456 - Pérolas e Diamantes: A força do que tem de ser

João Madureira

 

 

Pois é, caros amigos, toda a perspetiva implica um julgamento. Toda a ordenação revela uma atitude e um temperamento. Segundo os românticos, as revoluções costumam começar sob o signo da fraqueza, da profanação e do insucesso. Uma vez em andamento, a torrente revolucionária caracteriza-se pela bestialidade. A demência torna-se contagiosa.

 

A bestialidade resulta da inépcia e da imbecilidade. As revoluções, para mal dos nossos pecados, acabam por ser causa e consequência da tolice humana que encoraja e que acaba inexoravelmente por esmagar. A sua grandiosidade está no drama e no apocalipse que geram. Por isso são amadas por uns e detestadas por outros.

 

Para os românticos como Flaubert, as suas personagens principais podiam ser definidas como Frédéric (A Educação Sentimental): portadores de “uma prodigiosa cobardia”, de uma inesgotável “pusilanimidade”, um “homem de todas as fraquezas”.

 

E as revoluções aconteciam porque os convidados de Dambreuse “teriam vendido a França, bem como o género humano, para garantirem a sua fortuna, livrarem-se de um incómodo, de um embaraço, ou mesmo por simples baixeza...”

 

O autor de Madame Bovary gostava de dizer que “dentro de cada revolucionário existe um agente da polícia”.

 

Os políticos de agora parecem submetidos à sua ambição, à sua vaidade de novos-ricos, muitas das vezes sem honestidade e elegância.

 

É verdade que a prosperidade traz consigo uma espécie de embriaguez.

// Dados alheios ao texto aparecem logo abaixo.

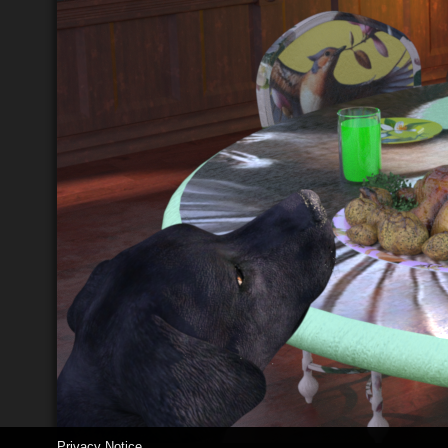
Privacy Notice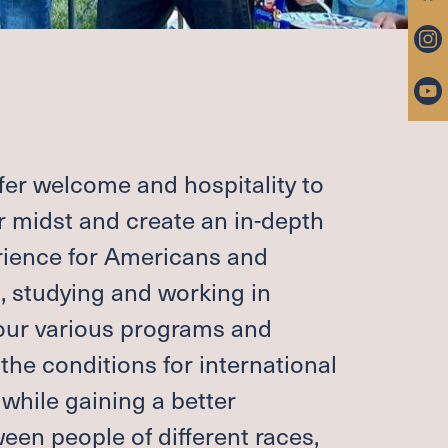
 PASTOR
ROUPS
RAYER
ARRIAGE, END OF LIFE
IP FUND
ffer welcome and hospitality to
ntact
ur midst and create an in-depth
rience for Americans and
g, studying and working in
 & PARKING
UNITIES
ur various programs and
 the conditions for international
while gaining a better
BER LOGIN (CHURCH
TER)
en people of different races,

O poder tanto engrandece como destrói.

 

Os políticos profissionais, sobretudo os intitulados revolucionários, apesar de dizerem amar o Homem, não têm (não temos) a certeza de gostarem de indivíduos.

 

Não raro, os revolucionários poderosos como Lenine, em defesa dos interesses da “causa”, fizeram com que as condições de vida da gente simples se deteriorassem ainda mais para dessa forma produzirem o cataclismo final.

 

Foi nesse desprezo pelas condições de vida da gente comum que estiveram as origens do autoritarismo para o qual a revolução teve a sua propensão tão trágica.

 

O compromisso com a causa superior do povo, muitas vezes à custa de um evidente autossacrifício, foi sempre o atributo essencial desses heróis de ficção. Até nos livros de Álvaro Barreirinhas Cunhal (Manuel Tiago), as personagens com interesses estéticos ou voltadas para as questões alheias à “causa revolucionária” são homens supérfluos, alienados pela sociedade burguesa.

 

Os revolucionários mais intrépidos tiveram como principal mentor Nechaev, autor do “Manual do Revolucionário”, com 26 artigos. O primeiro reza assim: “O revolucionário é um homem dedicado. Não tem sentimentos pessoais, nem assuntos particulares, não tem emoções, apegos, propriedade e nome. Nele, tudo está subordinado a uma única e exclusiva fixação, um só pensamento e uma só paixão – a revolução.”

 

E assim se criaram máquinas humanas de destruição maciça. Pois a sua doutrina dizia que “todos os sentimentos familiares estúpidos e ternos, amizade, amor, mesmo toda a gratidão e honra, devem ser sufocados, e em seu lugar é preciso estar a paixão fria e resoluta para o trabalho da revolução”.

 

Convenhamos que, tal como a mensagem cristã ou a islâmica, a boa nova marxista deixou de representar a salvação.

 

Apesar do logro, a verdade é que o socialismo “científico” não foi o fim da História, mas sim o fim de uma estória.

 

O marxismo, apesar de ser uma via de razão, não é a razão toda. Nem pouco mais ou menos.

 

A verdade é que os neomarxistas, e os novos seguidores de Maurras, pediram emprestadas a retórica e as táticas populistas. Agora não é ao centro que está a virtude. É nos extremos. Na propaganda, todos os gatos são pardos.

 

O grande equívoco dos comunistas, e dos fascistas, foi terem olhado para as massas apenas como material humano necessário para os seus planos revolucionários. Por isso, as suas experiências cruéis só podiam resultar em fracasso.

 

Orlando Figes numa coisa tem razão: “Não foi o marxismo que fez de Lenine um revolucionário, mas sim Lenine quem tornou o marxismo revolucionário.”

 

Por isso começou como um agitador de província, acrescentando a sociologia marxista às táticas golpistas do “Vontade do Povo”, o partido do seu irmão.

 

Todos agora sabemos que o capitalismo triunfou sobre o comunismo porque a maioria dos operários especializados e instruídos sempre esteve mais inclinada a melhorar a própria vida dentro do sistema do que a procurar derrubar esse sistema.

 

Pois é, o que tem de ser tem muita força.